“It amazes me. I’m not even sure how to respond to such a misperception,” Tygart said of the outdated thinking. “Where has the sport been for the past 10 years, seriously? Candidly, it’s impossible for me to believe that that perception exists about the sport. I think it’s easier to stick your head in the sand and just say ‘We’re not going to do anything about it.’
“When you’ve got 14-year-old in-line roller skaters doping, and you’ve got drugs like insulin, and human growth hormone, and designer steroids, and EPO, and transfusions, that would be extremely potent and effective for a boxer -- even one attempting to cut weight -- then you throw in the whole diuretics and masking agents, the things that you would use along with those drugs to assist you in cutting weight, it’s a ripe area for a doper.”
With a little knowledge and minimal expense, potent performance-enhancers, undetectable via urine testing, can transform a workaday world champion into “the strongest, fittest, pound-for-pound best boxer, with the most punch,” Tygart said.
In fact, Mosley -- who has posted on his Web site
that he would agree to blood testing -- passed Nevada’s drug tests during the time he was using steroids.
“They don’t test for EPO,” Tygart said. “They don’t test for designer steroids. They test for a basic, simple menu that anybody with a heartbeat will escape. I just hate to hear that Shane Mosley did something really sophisticated to get around their testing. No, he didn’t. He would’ve been caught dead to rights in our program.
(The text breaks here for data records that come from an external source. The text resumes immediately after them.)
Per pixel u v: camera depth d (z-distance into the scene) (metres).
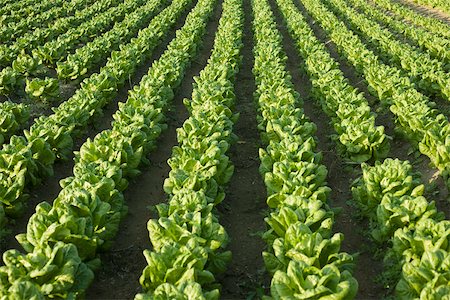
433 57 20.84
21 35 23.88
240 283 8.52
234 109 15.62
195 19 25.05
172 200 8.60
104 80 15.55
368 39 23.50
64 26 24.62
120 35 22.62
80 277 7.35
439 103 16.27
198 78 16.55
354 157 11.91
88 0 33.06
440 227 7.63
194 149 10.97
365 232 9.58
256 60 18.47
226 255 7.91
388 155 13.15
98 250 8.77
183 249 7.15
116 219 8.82
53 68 19.70
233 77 17.67
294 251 7.17
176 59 17.86
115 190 9.14
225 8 30.03
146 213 10.70
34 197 11.02
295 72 20.34
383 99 15.63
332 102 14.60
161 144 13.97
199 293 6.22
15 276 6.80
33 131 11.56
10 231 9.65
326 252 7.34
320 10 29.11
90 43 20.22
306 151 10.50
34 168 10.84
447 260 6.79
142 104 13.73
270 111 13.27
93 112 14.05
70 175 12.16
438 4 36.16
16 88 16.66
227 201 11.06
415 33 23.72
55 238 7.61
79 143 13.57
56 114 12.82
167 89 15.59
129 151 10.98
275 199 9.21
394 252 8.27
But it doesn’t take a lot to sidestep the simple kind of drug testing that these state commissions are doing.”
Tygart said the only way to accurately monitor athletes is through “true, no-notice testing,” adding that with a few hours’ notice, any athlete can mask his or her use of performance-enhancers.
Mayweather-Pacquiao talks ultimately broke apart when Mayweather yielded to a 14-day window before their proposed fight when there would be no blood testing, while Pacquiao only would grant a 24-day window.
“If that’s the case, the other piece is that, prior to that 14-day or 24-day blackout period, what system was in place?” Tygart said. “Were you just using the Nevada, or the state of California, system? If that’s the case, I’m not worried about the 14-day or the 24-day blackout period, I’m worried about the rest of it.”